In 1993 Jamieson and colleagues published the results of pulmonary thromboendarterectomy in 150 cases performed by one surgeon.1 A total of 13 patients died for an overall in-hospital mortality of 8.7 percent. Immediate declines in the hemodynamic measures of surviving patients were highly significant: The mean pulmonary artery pressure dropped from 48.5 to 28.9 mm Hg and the pulmonary vascular resistance dropped from 936 to 299.4 dynes/sec/cm2. Of 150 patients who returned for repeat hemodynamic testing from six to 24 months after the surgery, hemodynamic improvement remained stable in 47.2 One year after surgery, New York Heart Association (NYHA) classifications were recorded for 117 patients of the total 150. Preoperatively, the distributions for Class I through IV were as follows: 0, five, 49 and 63. One year after surgery, the distribution was 85, 26, six and zero. Therefore, preoperatively, 95 percent of the patients were NYHA Class III or IV, whereas postoperatively, 95 percent of patients were in NYHA Class I or II.

The bulk of the literature comes from physicians at the University of California at San Diego (UCSD). These physicians emphasize the importance of the learning curve of this challenging surgery, and the importance of having a dedicated staff. Therefore, patients should be aware of the institutional experience with this surgery.


  1. Jamieson SW, Auger WR, Fedullo PF et al. Experience and results with 150 pulmonary thromboendarterectomy operations over a 29-month period. J Thorac Cardiovasc Surg 1993; 106(1):116-27.
  2. Moser KM, Auger WR, Fedullo PF et al. Chronic thromboembolic pulmonary hypertension: clinical picture and surgical treatment. Eur Respir J 1992; 5(3):334-42.
  3. Thistlewaite PA, Mo M, Madani MM et al. Operative classification of thromboembolic disease determines outcome after pulmonary endarterectomy. J Thorac Cardiovasc Surg 2002; 124(6):1203-11.
  4. Jamieson SW, Nomura K. Indications for and the results of pulmonary thrombendarterectomy for thromboembolic pulmonary hypertension. Semin Vasc Surg 2000; 13(3):236-44.
  5. Archibald CJ, Auger WR, Fedullo PF et al. Long-term outcome after pulmonary thromboendarterectomy. Am J Respir Crit Care Med 1999; 160(2):523-8.

Coding Section

Codes Number Description
CPT 33910-33915 Pulmonary artery embolectomy; with or without cardiopulmonary bypass, code range
  33916 Pulmonary endarterectomy, with or without embolectomy, with cardiopulmonary bypass
ICD-9 Procedure 38.05 Incision of thoracic vessels (includes embolectomy and thrombectomy)
  38.15 Endarterectomy of thoracic vessels
  39.61 Extracorporeal circulation (as appropriate)
ICD-9 Diagnosis 415.0 Acute cor pulmonale
  416.0 Primary pulmonary hypertension
  416.8 Other chronic pulmonary heart diseases (includes secondary pulmonary hypertension)
  428.0 Congestive heart failure (includes right heart failure)
HCPCS L8670 Vascular graft material, synthetic, implant
Type of Service Surgery  
Place of Service Inpatient  

Procedure and diagnosis codes on Medical Policy documents are included only as a general reference tool for each policy. They may not be all-inclusive.

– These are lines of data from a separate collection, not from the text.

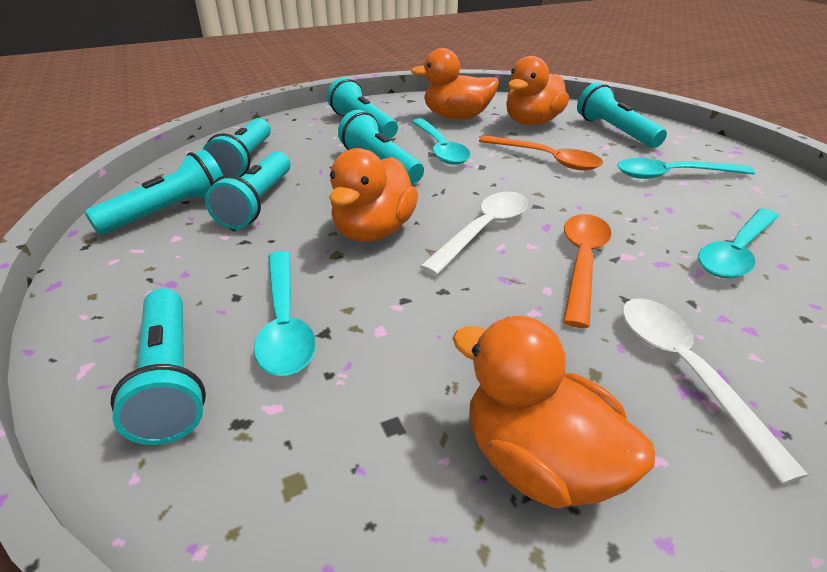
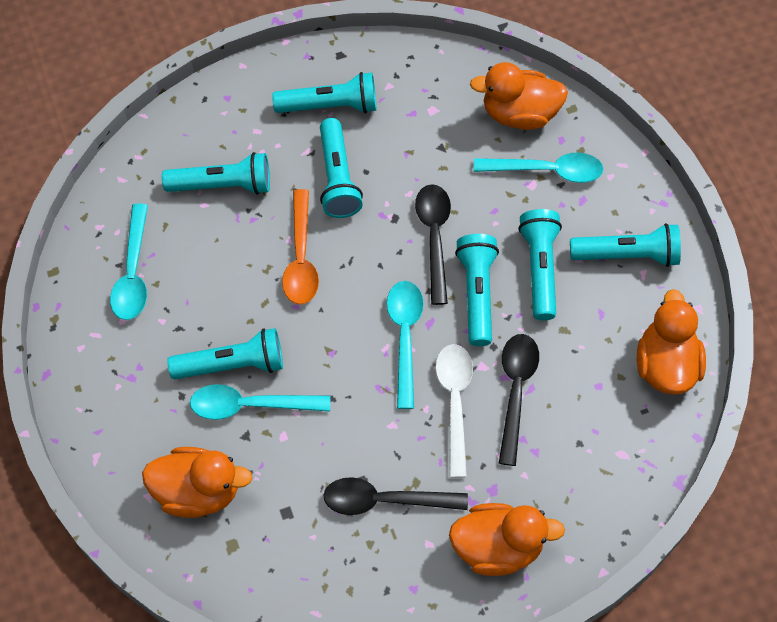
black spoon: 0 -> 3
orange spoon: 2 -> 1
white spoon: 2 -> 1

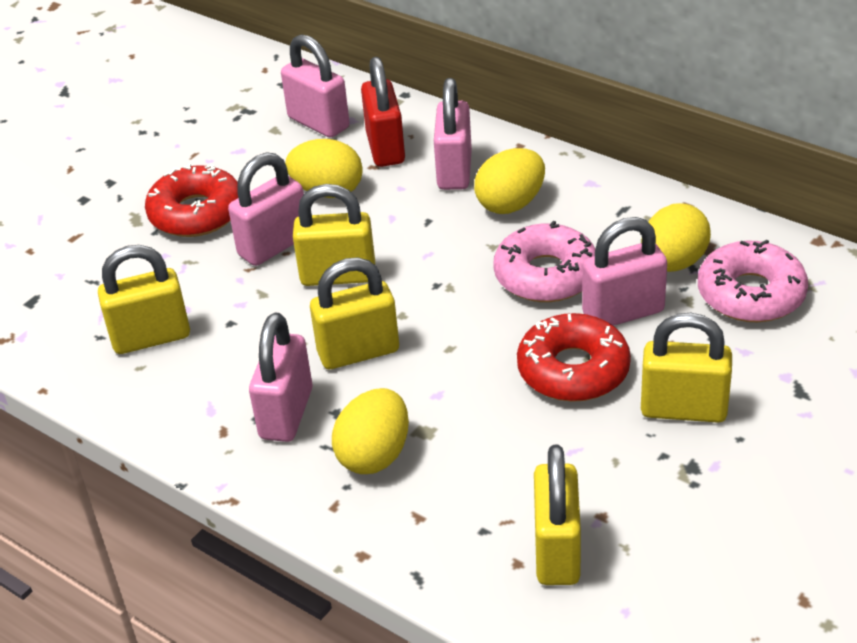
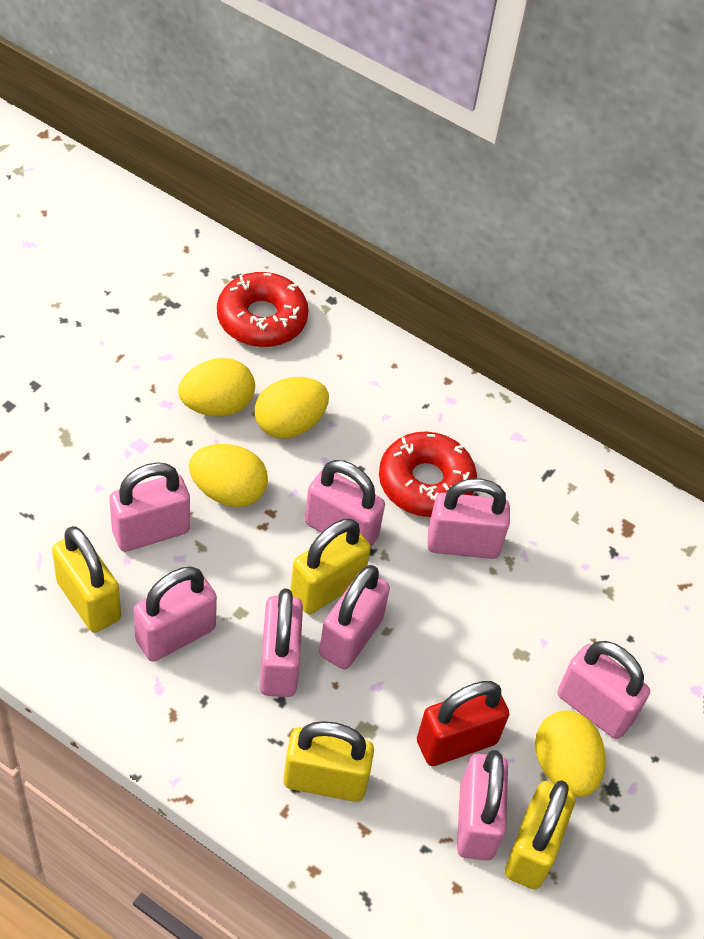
pink donut: 2 -> 0
pink padlock: 5 -> 8
yellow padlock: 5 -> 4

This medical policy was developed through consideration of peer-reviewed medical literature generally recognized by the relevant medical community, U.S. FDA approval status, nationally accepted standards of medical practice and accepted standards of medical practice in this community, Blue Cross Blue Shield Association technology assessment program (TEC) and other nonaffiliated technology evaluation centers, reference to federal regulations, other plan medical policies and accredited national guidelines.